Mark Schweickart
This is an excerpt from a memoir I wrote (in the third person) a few years back recounting some of my Big Bear memories.
During senior year, Mark continued working at the BIg Bear Supermarket. Saturdays were always the busiest. When not cashiering, he was bagging groceries. It was the store’s policy not to allow the customers to wheel their shopping carts out of the store unattended. They could either let one of the baggers take the cart out to their car for them, or they could be given a plastic card with a number on it that corresponded to a number on their cart. They could then pull their car up to the front of the store where they would hand their numbered card to an employee who would meet them and then fetch their cart and deposit their groceries into their car. Many customers preferred this option, especially when the weather was bad. And in Ohio, the weather was often bad. On these days, the numbered carts would get backed up waiting their turn to be shot through the tiny door at the front of the store, just big enough for a cart to pass through, and out onto the sidewalk in front of the store. Once outside, it would be taken by a store employee whose job was to caretake the loaded carts. He would place them against the front of the store’s wall, with their rear wheels set over an aluminum strip that had been added to the sidewalk to prevent the carts from inadvertently rolling away. Then he would run out to retrieve the number from an approaching car, and back to find their cart, and then load the groceries into the waiting car. This was an especially dreaded assignment when it was raining or snowing. Mark was grateful that he had moved up to cashiering, which saved him from these duties most of the time.
On one particularly busy Saturday, in the midst of carts flying this way and that, there suddenly appeared a young Marine, in his full dress uniform who stepped smartly through the carts as if he were used to their sporadic disarray. Someone yelled out, “Oh my God, it’s Bill,” and all eyes turned to greet the handsome young man with a small V-shaped scar on his left cheek that only added to his rugged good looks. It was Bill Finkle, who had been a fellow employee at the store until he left to join the Marines a few months earlier. He was now back from boot camp, and on a short leave before he had to ship out to Viet-Nam. Everyone crowded around, saying hello, and wishing him well. In the distance, one of the cashiers turned from his station and shouted, “Give ’em hell, Bill! Those goddam gooks won’t know what hit ‘em, once you get there!” Upon hearing this, the twinkle that had been present in Bill’s eyes as he had been basking in the good wishes of his former co-workers suddenly faded to a dark solemnity that suggested that he knew it was going to be far more complicated than that. What he did not know, nor would any of his friends standing there that day know, was that at this time next year, he would be lying face down, dead in a rice paddy.

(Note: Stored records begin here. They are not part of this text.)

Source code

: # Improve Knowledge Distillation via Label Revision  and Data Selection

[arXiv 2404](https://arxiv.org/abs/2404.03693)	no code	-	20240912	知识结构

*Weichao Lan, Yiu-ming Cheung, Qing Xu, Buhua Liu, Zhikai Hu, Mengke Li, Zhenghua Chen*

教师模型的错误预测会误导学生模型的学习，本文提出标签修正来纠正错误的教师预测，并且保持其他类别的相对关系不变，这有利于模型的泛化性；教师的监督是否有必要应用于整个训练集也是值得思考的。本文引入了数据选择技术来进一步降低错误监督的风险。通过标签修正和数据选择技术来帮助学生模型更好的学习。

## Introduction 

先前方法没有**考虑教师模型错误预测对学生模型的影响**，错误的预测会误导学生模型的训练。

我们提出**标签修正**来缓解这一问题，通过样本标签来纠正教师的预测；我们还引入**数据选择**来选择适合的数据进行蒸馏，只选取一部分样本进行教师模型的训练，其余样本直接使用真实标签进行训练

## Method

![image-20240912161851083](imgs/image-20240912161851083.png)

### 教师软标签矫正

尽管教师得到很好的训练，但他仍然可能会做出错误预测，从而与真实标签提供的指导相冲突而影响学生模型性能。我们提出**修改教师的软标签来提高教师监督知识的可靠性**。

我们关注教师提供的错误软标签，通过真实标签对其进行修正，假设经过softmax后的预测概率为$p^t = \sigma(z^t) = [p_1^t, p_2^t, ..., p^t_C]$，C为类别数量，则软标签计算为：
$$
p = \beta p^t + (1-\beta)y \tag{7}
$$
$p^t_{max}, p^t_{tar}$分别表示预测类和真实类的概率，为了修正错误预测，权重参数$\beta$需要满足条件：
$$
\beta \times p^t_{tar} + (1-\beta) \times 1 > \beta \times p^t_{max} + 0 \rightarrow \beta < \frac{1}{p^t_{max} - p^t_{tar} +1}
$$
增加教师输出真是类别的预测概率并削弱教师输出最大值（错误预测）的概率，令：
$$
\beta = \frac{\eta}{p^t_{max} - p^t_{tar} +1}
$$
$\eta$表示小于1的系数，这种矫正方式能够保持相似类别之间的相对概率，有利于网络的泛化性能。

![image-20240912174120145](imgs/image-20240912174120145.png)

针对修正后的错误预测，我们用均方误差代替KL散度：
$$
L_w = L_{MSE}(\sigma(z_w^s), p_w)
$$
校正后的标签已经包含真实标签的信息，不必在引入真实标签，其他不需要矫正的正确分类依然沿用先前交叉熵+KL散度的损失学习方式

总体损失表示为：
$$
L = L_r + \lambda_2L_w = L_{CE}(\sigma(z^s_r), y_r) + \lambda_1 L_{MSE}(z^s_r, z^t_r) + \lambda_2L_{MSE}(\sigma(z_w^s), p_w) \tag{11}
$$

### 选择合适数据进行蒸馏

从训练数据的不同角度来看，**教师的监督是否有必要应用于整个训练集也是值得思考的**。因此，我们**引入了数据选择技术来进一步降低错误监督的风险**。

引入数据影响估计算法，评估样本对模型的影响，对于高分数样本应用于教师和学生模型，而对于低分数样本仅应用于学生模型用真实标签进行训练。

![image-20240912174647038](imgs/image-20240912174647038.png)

But for the moment it was all good cheer. Mark did not know Bill all that well. They went to different high schools, and Bill was a year older. But in addition to knowing him as a co-worker they also played basketball together. Several of the Big Bear employees formed a team, Mark and Bill among them, to play in an independent league once a week during basketball season. What he knew of Bill was that he was soft-spoken, and for such a good-looking guy, he had a quiet disposition that did not embrace the kind of rowdy egotism that such looks often encourage. Even now, while surrounded by well-wishers and being the absolute center of attention, he had a Robert Kennedy kind of sheepish smile that was all self-effacement rather than macho posturing.

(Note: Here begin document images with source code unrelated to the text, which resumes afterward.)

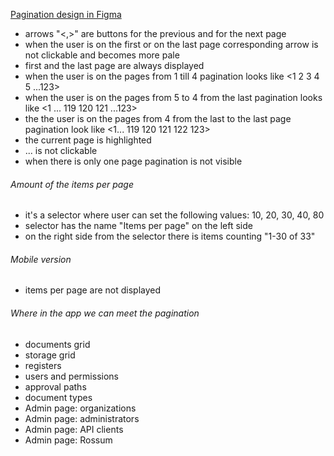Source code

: [Pagination design in Figma](https://www.figma.com/file/GdZ59K9n7otGJSvu07zgN1?embed_host=share&kind=file&mode=design&node-id=1%3A8470&t=u5CSUCAsFZ53oFZO-1&type=design&viewer=1)

- arrows "<,>" are buttons for the previous and for the next page
- when the user is on the first or on the last page corresponding arrow is not clickable and becomes more pale
- first and the last page are always displayed
- when the user is on the pages from 1 till 4 pagination looks like <1 2 3 4 5 ...123>
- when the user is on the pages from 5 to 4 from the last pagination looks like <1 ... 119 120 121 ...123>
- the the user is on the pages from 4 from the last to the last page pagination look like <1... 119 120 121 122 123>
- the current page is highlighted
- ... is not clickable  
- when there is only one page pagination is not visible

###### Amount of the items per page

- it's a selector where user can set the following values: 10, 20, 30, 40, 80
- selector has the name "Items per page" on the left side 
- on the right side from the selector there is items counting "1-30 of 33"

###### Mobile version

* items per page are not displayed

###### Where in the app we can meet the pagination

- documents grid
- storage grid
- registers
- users and permissions
- approval paths
- document types
- Admin page: organizations
- Admin page: administrators
- Admin page: API clients
- Admin page: Rossum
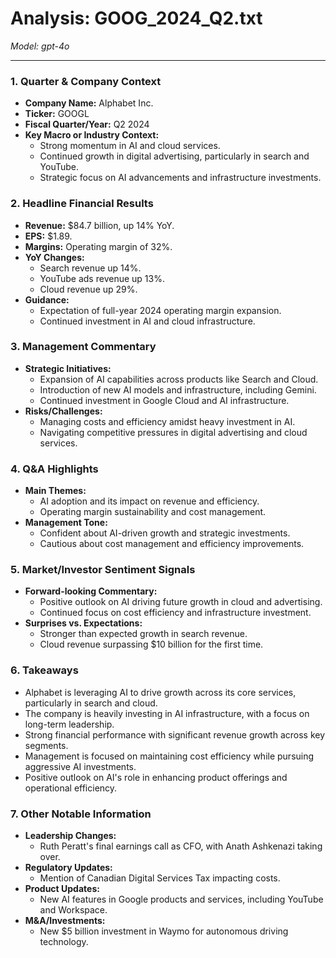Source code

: # Analysis: GOOG_2024_Q2.txt

*Model: gpt-4o*

---

### 1. Quarter & Company Context
- **Company Name:** Alphabet Inc.
- **Ticker:** GOOGL
- **Fiscal Quarter/Year:** Q2 2024
- **Key Macro or Industry Context:**
  - Strong momentum in AI and cloud services.
  - Continued growth in digital advertising, particularly in search and YouTube.
  - Strategic focus on AI advancements and infrastructure investments.

### 2. Headline Financial Results
- **Revenue:** $84.7 billion, up 14% YoY.
- **EPS:** $1.89.
- **Margins:** Operating margin of 32%.
- **YoY Changes:**
  - Search revenue up 14%.
  - YouTube ads revenue up 13%.
  - Cloud revenue up 29%.
- **Guidance:**
  - Expectation of full-year 2024 operating margin expansion.
  - Continued investment in AI and cloud infrastructure.

### 3. Management Commentary
- **Strategic Initiatives:**
  - Expansion of AI capabilities across products like Search and Cloud.
  - Introduction of new AI models and infrastructure, including Gemini.
  - Continued investment in Google Cloud and AI infrastructure.
- **Risks/Challenges:**
  - Managing costs and efficiency amidst heavy investment in AI.
  - Navigating competitive pressures in digital advertising and cloud services.

### 4. Q&A Highlights
- **Main Themes:**
  - AI adoption and its impact on revenue and efficiency.
  - Operating margin sustainability and cost management.
- **Management Tone:**
  - Confident about AI-driven growth and strategic investments.
  - Cautious about cost management and efficiency improvements.

### 5. Market/Investor Sentiment Signals
- **Forward-looking Commentary:**
  - Positive outlook on AI driving future growth in cloud and advertising.
  - Continued focus on cost efficiency and infrastructure investment.
- **Surprises vs. Expectations:**
  - Stronger than expected growth in search revenue.
  - Cloud revenue surpassing $10 billion for the first time.

### 6. Takeaways
- Alphabet is leveraging AI to drive growth across its core services, particularly in search and cloud.
- The company is heavily investing in AI infrastructure, with a focus on long-term leadership.
- Strong financial performance with significant revenue growth across key segments.
- Management is focused on maintaining cost efficiency while pursuing aggressive AI investments.
- Positive outlook on AI's role in enhancing product offerings and operational efficiency.

### 7. Other Notable Information
- **Leadership Changes:**
  - Ruth Peratt's final earnings call as CFO, with Anath Ashkenazi taking over.
- **Regulatory Updates:**
  - Mention of Canadian Digital Services Tax impacting costs.
- **Product Updates:**
  - New AI features in Google products and services, including YouTube and Workspace.
- **M&A/Investments:**
  - New $5 billion investment in Waymo for autonomous driving technology.
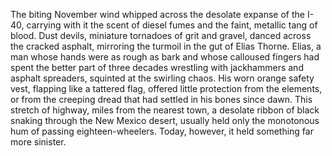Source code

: The biting November wind whipped across the desolate expanse of the I-40, carrying with it the scent of diesel fumes and the faint, metallic tang of blood.  Dust devils, miniature tornadoes of grit and gravel, danced across the cracked asphalt, mirroring the turmoil in the gut of  Elias Thorne.  Elias, a man whose hands were as rough as bark and whose calloused fingers had spent the better part of three decades wrestling with jackhammers and asphalt spreaders, squinted at the swirling chaos.  His worn orange safety vest, flapping like a tattered flag, offered little protection from the elements, or from the creeping dread that had settled in his bones since dawn.  This stretch of highway, miles from the nearest town, a desolate ribbon of black snaking through the New Mexico desert, usually held only the monotonous hum of passing eighteen-wheelers. Today, however, it held something far more sinister.
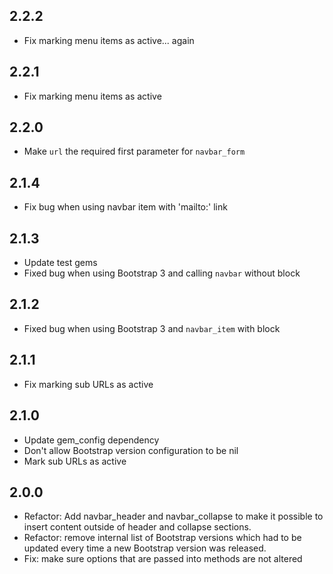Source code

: ## 2.2.2

* Fix marking menu items as active... again

## 2.2.1

* Fix marking menu items as active

## 2.2.0

* Make `url` the required first parameter for `navbar_form`

## 2.1.4

* Fix bug when using navbar item with 'mailto:' link

## 2.1.3

* Update test gems
* Fixed bug when using Bootstrap 3 and calling `navbar` without block

## 2.1.2

* Fixed bug when using Bootstrap 3 and `navbar_item` with block

## 2.1.1

* Fix marking sub URLs as active

## 2.1.0

* Update gem_config dependency
* Don't allow Bootstrap version configuration to be nil
* Mark sub URLs as active

## 2.0.0

* Refactor: Add navbar_header and navbar_collapse to make it possible to insert content outside of header and collapse sections.
* Refactor: remove internal list of Bootstrap versions which had to be updated every time a new Bootstrap version was released.
* Fix: make sure options that are passed into methods are not altered
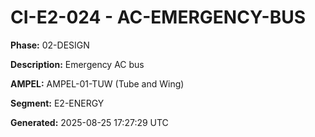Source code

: # CI-E2-024 - AC-EMERGENCY-BUS

**Phase:** 02-DESIGN

**Description:** Emergency AC bus

**AMPEL:** AMPEL-01-TUW (Tube and Wing)

**Segment:** E2-ENERGY

**Generated:** 2025-08-25 17:27:29 UTC
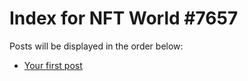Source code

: # Index for NFT World #7657
Posts will be displayed in the order below:

- [Your first post](./001-first.md)

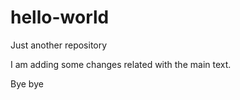 # hello-world
Just another repository

I am adding some changes related with the main text.

Bye bye
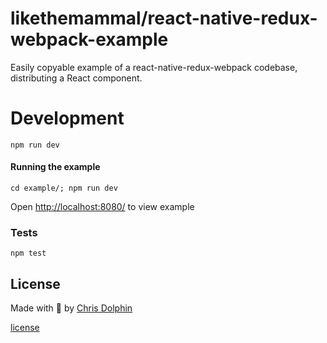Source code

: likethemammal/react-native-redux-webpack-example
=========

Easily copyable example of a react-native-redux-webpack codebase, distributing a React component.


# Development

    npm run dev
    
#### Running the example

	cd example/; npm run dev
  
Open [http://localhost:8080/](http://localhost:8080/) to view example

### Tests

    npm test

## License

Made with 🍊 by [Chris Dolphin](https://github.com/likethemammal)

[license](https://github.com/likethemammal/open-source-react-component-example/blob/master/LICENSE)
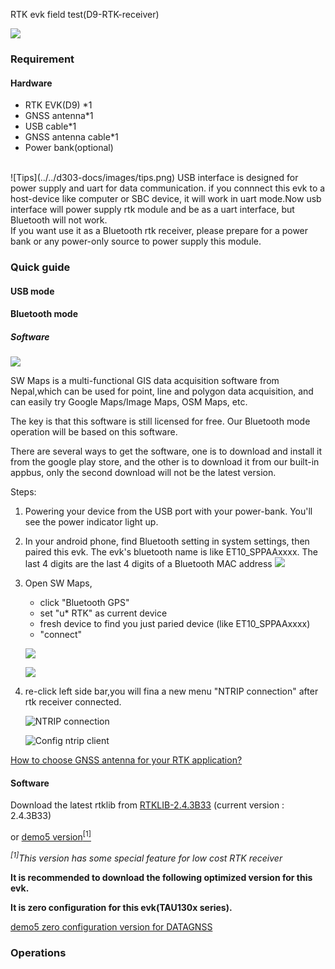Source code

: <span class="markdown-body-normal-header">RTK evk field test(D9-RTK-receiver)
</span>
<br>


![](../images/D9-01.jpg) 

### Requirement

#### Hardware
* RTK EVK(D9) *1
* GNSS antenna*1
* USB cable*1
* GNSS antenna cable*1
* Power bank(optional)

<br>
![Tips](../../d303-docs/images/tips.png)
USB interface is designed for power supply and uart for data communication.
if you connnect this evk to a host-device like computer or SBC device, it will 
work in uart mode.Now usb interface will power supply rtk module and be as a uart
interface, but Bluetooth will not work.

<br>
If you want use it as a Bluetooth rtk receiver, please prepare for a power bank
or any power-only source to power supply this module.

### Quick guide

#### USB mode








#### Bluetooth mode

##### Software


![](../images/sw-map-0.png)

SW Maps is a multi-functional GIS data acquisition software from Nepal,which can 
be used for point, line and polygon data acquisition, and can easily try Google 
Maps/Image Maps, OSM Maps, etc. 

The key is that this software is still licensed for free.
Our Bluetooth mode operation will be based on this software.

There are several ways to get the software, one is to download and install it from
 the google play store, and the other is to download it from our built-in appbus, 
 only the second download will not be the latest version.
 
Steps:
1. Powering your device from the USB port with your power-bank. You'll see the 
power indicator light up.  

2. In your android phone, find Bluetooth setting in system settings, then paired 
this evk. The evk's bluetooth name is like ET10_SPPAAxxxx. The last 4 digits are the 
last 4 digits of a Bluetooth MAC address 
![](../images/sw-d9-1.png)

3. Open SW Maps, 
   - click "Bluetooth GPS"
   - set "u* RTK" as current device 
   - fresh device to find you just paried device (like ET10_SPPAAxxxx) 
   - "connect" 
   
   ![](../images/sw-d9-3.png) 

   ![](../images/sw-d9-5.png)


4. re-click left side bar,you will fina a new menu "NTRIP connection" after rtk receiver 
connected. 

   ![NTRIP connection](../images/sw-d9-6.png) 
 
   ![Config ntrip client](../images/sw-d9-7.png) 

   


[How to choose GNSS antenna for your RTK application?](../../d303-docs/common/choice-of-antenna)

#### Software
Download the latest rtklib from [RTKLIB-2.4.3B33](https://github.com/tomojitakasu/RTKLIB_bin/tree/rtklib_2.4.3/bin)
(current version : 2.4.3B33)

or [demo5 version<sup>[1]</sup>](https://github.com/rtklibexplorer/RTKLIB) 

*<sup>[1]</sup>This version has some special feature for low cost RTK receiver*

**It is recommended to download the following optimized version for this evk.**  

**It is zero configuration for this evk(TAU130x series).**

[demo5 zero configuration version for DATAGNSS](files/rtknavi.zip)

### Operations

Mark could not get over how sharp Bill looked in his dress blues--the gleam of his highly polished black shoes, the light blue pants with the red stripe running vertically down the outside of each leg, the darker blue jacket with the wide white belt, all topped off with the white hat with the dark brim. He looked very impressive. Mark too had been thinking of joining the military after high school. Maybe he should see if he could cut it as a Marine. Was he tough enough to survive Marine boot camp, an ordeal that was reputed to break many a recruit and send them home? But if truth be told, it was not really about proving himself, or aspiring to a sense of Marine-style manhood, but rather it all came down to the simple conclusion that he had reached--that he did not really care if he got killed in combat. For over two years, he had been plagued by waxing and waning bouts of depression, or as he labeled it, his “sadness,” that often involved suicidal thoughts. So he figured if a certain amount of soldiers had to die over there, he might as well be one of them. Perhaps offering himself up would save some other poor deluded schmo who thought he had something to live for. It turned out that that “certain amount” became a huge number of soldiers who would die over there--over 58,000. Mark, however, was not to be one of them. Years later Mark was in Washington D.C. searching for Bill’s name on the Viet-Nam War Memorial wall. He had his 14 year-old son along, and for whom all these marbleized names must have seemed as distant as names from Gettysburg or Valley Forge. But finally there it was. As he stared at it, all he could see was Bill in his dress uniform making his way through the Big Bear shopping carts.